Jeans
get tighter, bikinis get smaller, tube socks get higher, afros gets
bigger and colors get brighter. It's all about spreading the plumage
for everyone to see. From leisure suits to Wallabees, fashions take on
the decade of excessive behavior in a storm of polyester, iron-ons and
platform shoes.
Take for example the Mini Skirt.
Mary Quant, chanteuse of the swinging 60’s Carnaby Street, is credited
as the first to reveal the ultra-short miniskirt. The mini was
shocking, and not since the 20’s flapper had exposing your knee caused
such a stir. Respectable ladies wore skirts at knee length, and young
girls were supposed to follow the respectable path, but something
happened when the daring Quant shortened skirts, and the world went
mod.
Designer Andre Courreges is also credited with the mini’s creation, but
Quant successfully commercialized the new freedom of teenage fashion,
exposing the sexually explosive 60’s to the mini. The all-too-revealing
miniskirt coincided with the birth of the sexual revolution, and
exposed more than legs. The birth control pill hit the market in 1960,
and in 1962, feminist and future Cosmopolitan editor Helen Gurley Brown
published Sex and the Single Girl, a support manual for young women who
refused marriage but didn’t want to sacrifice the most primal urge. Sex
was everywhere, and even more shocking than girls enjoying sex was that
they were talking about it. And the miniskirt was the best
advertisement for the sexual revolution.
Girls could strut their stuff, free to expose their sensuality, and men
were just going to have to deal with it! No more covering up, keeping
flesh under wraps because of the consequences of temptation. The
miniskirt boldly stated the new confidence of a woman’s body, and her
place in the feminine world. Protection and ‘providing for’ was no
longer what the 60’s gal wanted. She called the shots, and in her sexy
new miniskirt, she got what she wanted.
The miniskirt has remained a major staple throughout the years, as a
sign of both sexuality and confidence (though we should warn you that
showing thigh won’t instantly turn you into an Amazon princess. The
mini might make you look sexy, but the confidence part is up to you).

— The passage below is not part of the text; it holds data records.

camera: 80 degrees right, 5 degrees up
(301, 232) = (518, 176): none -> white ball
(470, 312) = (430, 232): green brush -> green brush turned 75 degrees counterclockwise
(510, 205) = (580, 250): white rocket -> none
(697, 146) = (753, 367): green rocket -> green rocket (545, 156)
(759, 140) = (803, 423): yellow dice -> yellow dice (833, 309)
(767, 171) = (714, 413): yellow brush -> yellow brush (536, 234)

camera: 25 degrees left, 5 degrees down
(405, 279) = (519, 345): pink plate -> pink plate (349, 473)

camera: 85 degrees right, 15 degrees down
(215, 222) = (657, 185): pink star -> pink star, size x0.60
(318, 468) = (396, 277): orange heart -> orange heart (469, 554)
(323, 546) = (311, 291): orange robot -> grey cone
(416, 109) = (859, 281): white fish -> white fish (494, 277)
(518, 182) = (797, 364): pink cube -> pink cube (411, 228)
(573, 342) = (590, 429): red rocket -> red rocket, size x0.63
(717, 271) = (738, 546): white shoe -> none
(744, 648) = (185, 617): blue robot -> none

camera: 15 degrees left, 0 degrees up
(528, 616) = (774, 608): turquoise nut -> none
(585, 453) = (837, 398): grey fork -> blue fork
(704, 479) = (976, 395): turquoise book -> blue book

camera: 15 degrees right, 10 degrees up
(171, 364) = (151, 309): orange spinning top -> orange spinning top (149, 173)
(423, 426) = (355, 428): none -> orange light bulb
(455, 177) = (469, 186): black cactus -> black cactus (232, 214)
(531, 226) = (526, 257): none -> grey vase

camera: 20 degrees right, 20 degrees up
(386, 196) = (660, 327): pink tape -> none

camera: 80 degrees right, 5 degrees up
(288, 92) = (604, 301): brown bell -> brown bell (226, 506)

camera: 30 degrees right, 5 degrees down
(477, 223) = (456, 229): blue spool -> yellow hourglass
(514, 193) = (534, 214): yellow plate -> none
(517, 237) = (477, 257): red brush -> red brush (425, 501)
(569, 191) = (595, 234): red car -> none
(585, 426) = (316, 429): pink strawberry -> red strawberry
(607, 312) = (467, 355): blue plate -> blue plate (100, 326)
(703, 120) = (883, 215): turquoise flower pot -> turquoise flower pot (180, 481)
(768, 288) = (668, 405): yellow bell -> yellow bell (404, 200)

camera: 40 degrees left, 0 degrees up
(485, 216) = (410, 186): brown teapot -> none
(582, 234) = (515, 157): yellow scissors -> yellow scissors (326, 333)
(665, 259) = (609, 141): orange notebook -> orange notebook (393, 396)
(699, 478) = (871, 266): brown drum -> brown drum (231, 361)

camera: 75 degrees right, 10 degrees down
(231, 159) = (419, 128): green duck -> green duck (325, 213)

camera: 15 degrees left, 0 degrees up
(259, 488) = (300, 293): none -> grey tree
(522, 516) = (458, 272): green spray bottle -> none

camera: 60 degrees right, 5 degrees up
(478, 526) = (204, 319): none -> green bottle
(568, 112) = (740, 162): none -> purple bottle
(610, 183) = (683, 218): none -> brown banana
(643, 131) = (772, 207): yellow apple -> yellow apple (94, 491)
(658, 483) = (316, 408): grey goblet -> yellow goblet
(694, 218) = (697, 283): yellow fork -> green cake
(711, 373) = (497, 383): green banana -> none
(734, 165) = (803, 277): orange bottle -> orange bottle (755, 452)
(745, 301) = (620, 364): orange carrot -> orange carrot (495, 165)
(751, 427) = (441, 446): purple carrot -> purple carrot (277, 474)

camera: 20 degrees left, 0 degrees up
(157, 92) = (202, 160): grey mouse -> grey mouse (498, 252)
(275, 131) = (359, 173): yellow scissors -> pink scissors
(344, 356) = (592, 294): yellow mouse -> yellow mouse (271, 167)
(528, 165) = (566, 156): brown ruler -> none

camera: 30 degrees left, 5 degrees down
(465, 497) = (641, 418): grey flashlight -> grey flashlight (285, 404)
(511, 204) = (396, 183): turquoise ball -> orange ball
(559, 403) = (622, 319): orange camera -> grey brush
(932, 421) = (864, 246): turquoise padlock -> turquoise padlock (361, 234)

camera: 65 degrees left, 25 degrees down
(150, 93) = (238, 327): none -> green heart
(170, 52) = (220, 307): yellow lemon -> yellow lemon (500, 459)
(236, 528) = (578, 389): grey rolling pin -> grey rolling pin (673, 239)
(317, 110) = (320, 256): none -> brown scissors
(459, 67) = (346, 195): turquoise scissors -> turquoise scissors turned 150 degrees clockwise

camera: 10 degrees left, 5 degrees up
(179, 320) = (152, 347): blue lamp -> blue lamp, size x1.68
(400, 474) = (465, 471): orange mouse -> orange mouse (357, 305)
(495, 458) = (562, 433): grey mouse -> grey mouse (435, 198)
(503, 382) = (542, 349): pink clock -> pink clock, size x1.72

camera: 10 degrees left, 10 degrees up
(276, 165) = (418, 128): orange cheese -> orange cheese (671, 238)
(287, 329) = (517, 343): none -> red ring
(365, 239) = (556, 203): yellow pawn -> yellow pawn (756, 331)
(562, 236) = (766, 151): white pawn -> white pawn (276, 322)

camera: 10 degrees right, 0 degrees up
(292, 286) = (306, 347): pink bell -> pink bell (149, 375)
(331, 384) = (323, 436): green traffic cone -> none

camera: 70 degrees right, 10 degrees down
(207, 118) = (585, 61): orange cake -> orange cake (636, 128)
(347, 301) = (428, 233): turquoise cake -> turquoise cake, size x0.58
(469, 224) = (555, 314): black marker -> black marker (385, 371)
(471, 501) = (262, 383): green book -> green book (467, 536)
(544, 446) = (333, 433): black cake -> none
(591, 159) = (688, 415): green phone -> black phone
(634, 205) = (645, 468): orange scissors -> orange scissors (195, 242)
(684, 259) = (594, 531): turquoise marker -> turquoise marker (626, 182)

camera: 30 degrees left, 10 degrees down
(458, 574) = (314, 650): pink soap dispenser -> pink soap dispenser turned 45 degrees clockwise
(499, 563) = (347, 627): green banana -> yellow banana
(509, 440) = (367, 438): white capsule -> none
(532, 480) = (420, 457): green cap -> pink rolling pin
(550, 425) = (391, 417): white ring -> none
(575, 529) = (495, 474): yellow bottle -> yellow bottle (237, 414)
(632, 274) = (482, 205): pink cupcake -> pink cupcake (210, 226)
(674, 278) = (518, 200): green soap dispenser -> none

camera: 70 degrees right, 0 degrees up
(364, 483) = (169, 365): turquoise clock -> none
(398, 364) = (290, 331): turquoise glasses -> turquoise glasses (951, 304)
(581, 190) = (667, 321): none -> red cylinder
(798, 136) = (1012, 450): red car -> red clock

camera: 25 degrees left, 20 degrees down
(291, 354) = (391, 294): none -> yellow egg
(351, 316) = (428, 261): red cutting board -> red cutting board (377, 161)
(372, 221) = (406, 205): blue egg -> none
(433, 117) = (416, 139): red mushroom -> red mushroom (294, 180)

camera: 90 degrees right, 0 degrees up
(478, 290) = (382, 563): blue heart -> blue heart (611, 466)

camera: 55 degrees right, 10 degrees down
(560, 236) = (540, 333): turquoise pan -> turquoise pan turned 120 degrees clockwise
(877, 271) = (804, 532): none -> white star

The 80’s returned the miniskirt back to pure unadulterated sensuality
when Madonna slithered across the floor in thigh-high, black lycra
miniskirts. Paired with lace tights and mesh shirts that exposed the
navel, the 80’s miniskirt was unashamed and in your face. The 60’s mini
was mild in comparison to the body-hugging shamelessness of 80's cotton
lycra.
The mini-skirt received even more controversy when it found its way
into the professional realm of the 90’s. Heather Locklear’s ‘Amanda’ on
Melrose Place stirred up attention in her skirts that barely hung below
the hemline of her suit jackets. Professional women were conflicted:
yes, the mini-skirt made your legs look fabulous, but was this going
too far? When Calista Flockhart’s title character on Ally McBeal
received more attention for her skirts than for her law practice, girls
had to wonder if the line had been crossed.
Hemlines rise and fall faster than the stock market—where liberated
women are down on the exchange floor beside their fellow man, thank you
very much. The true fashion icon of the 60’s, the mini skirt is
fearless: it allows women to celebrate their sexuality, and yet defies
the old fashion convention of yesteryear.